== About this task ==
The job is to find each line of the records below that includes the word "feed" and copy it.

*** Opening Material for the task ***

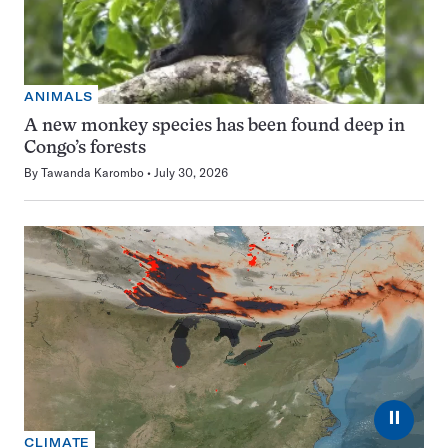
ANIMALS
A new monkey species has been found deep in
Congo’s forests
By
Tawanda Karombo
July 30, 2026
⏸
CLIMATE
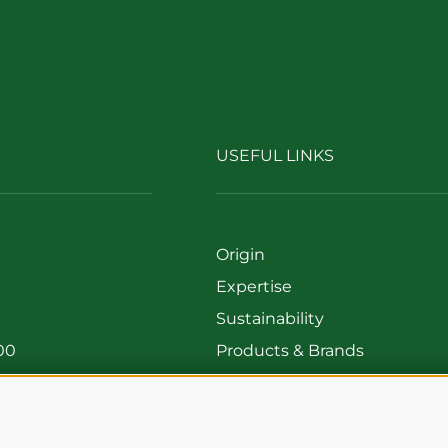
USEFUL LINKS
Origin
Expertise
Sustainability
00
Products & Brands
699
Code of ethics
Organizational model
Whistleblowing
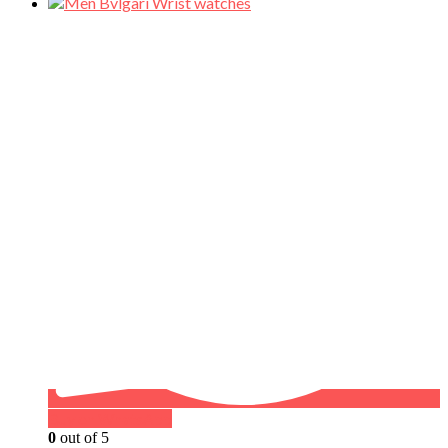
Buy on WhatsApp
0
out of 5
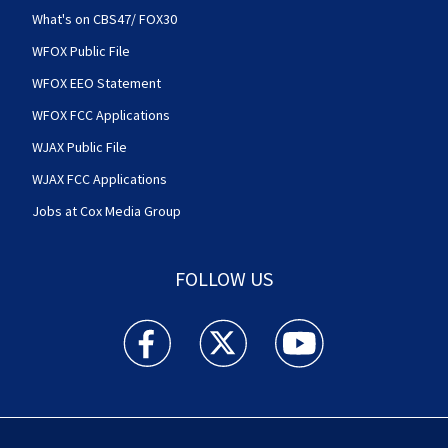
What's on CBS47/ FOX30
WFOX Public File
WFOX EEO Statement
WFOX FCC Applications
WJAX Public File
WJAX FCC Applications
Jobs at Cox Media Group
FOLLOW US
Action News Jax facebook feed(Opens a new w
Action News Jax twitter feed(Opens
Action News Jax youtube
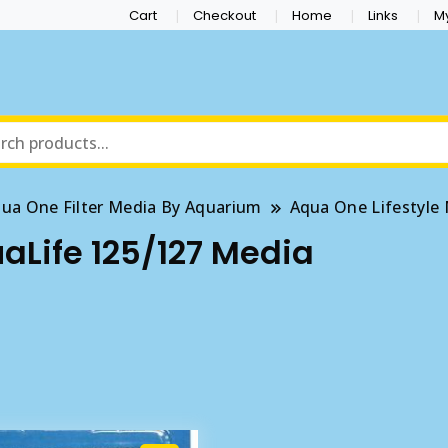
Cart
Checkout
Home
Links
M
ua One Filter Media By Aquarium
Aqua One Lifestyle
Life 125/127 Media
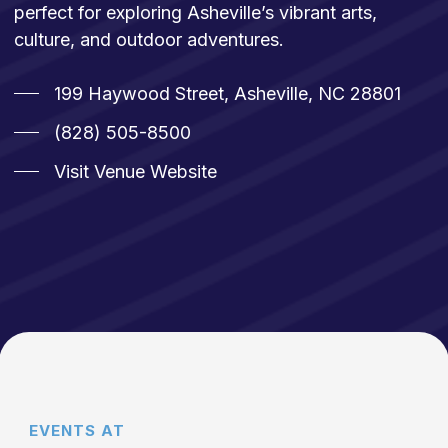
perfect for exploring Asheville’s vibrant arts,
culture, and outdoor adventures.
199 Haywood Street, Asheville, NC 28801
(828) 505-8500
Visit Venue Website
EVENTS AT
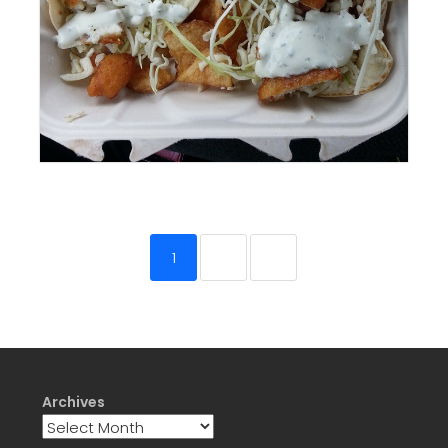
1
2
3
Archives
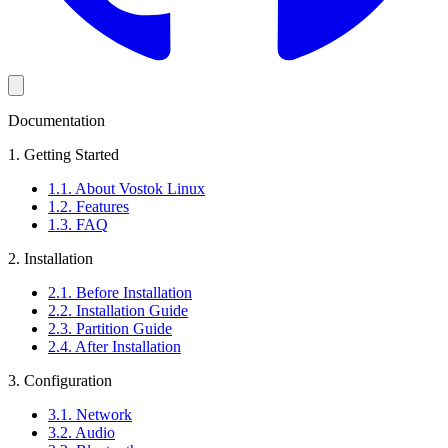
Documentation
1. Getting Started
1.1. About Vostok Linux
1.2. Features
1.3. FAQ
2. Installation
2.1. Before Installation
2.2. Installation Guide
2.3. Partition Guide
2.4. After Installation
3. Configuration
3.1. Network
3.2. Audio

*** Closing Material for the task ***

== Finished task ==
Action News Jax facebook feed(Opens a new w
Action News Jax twitter feed(Opens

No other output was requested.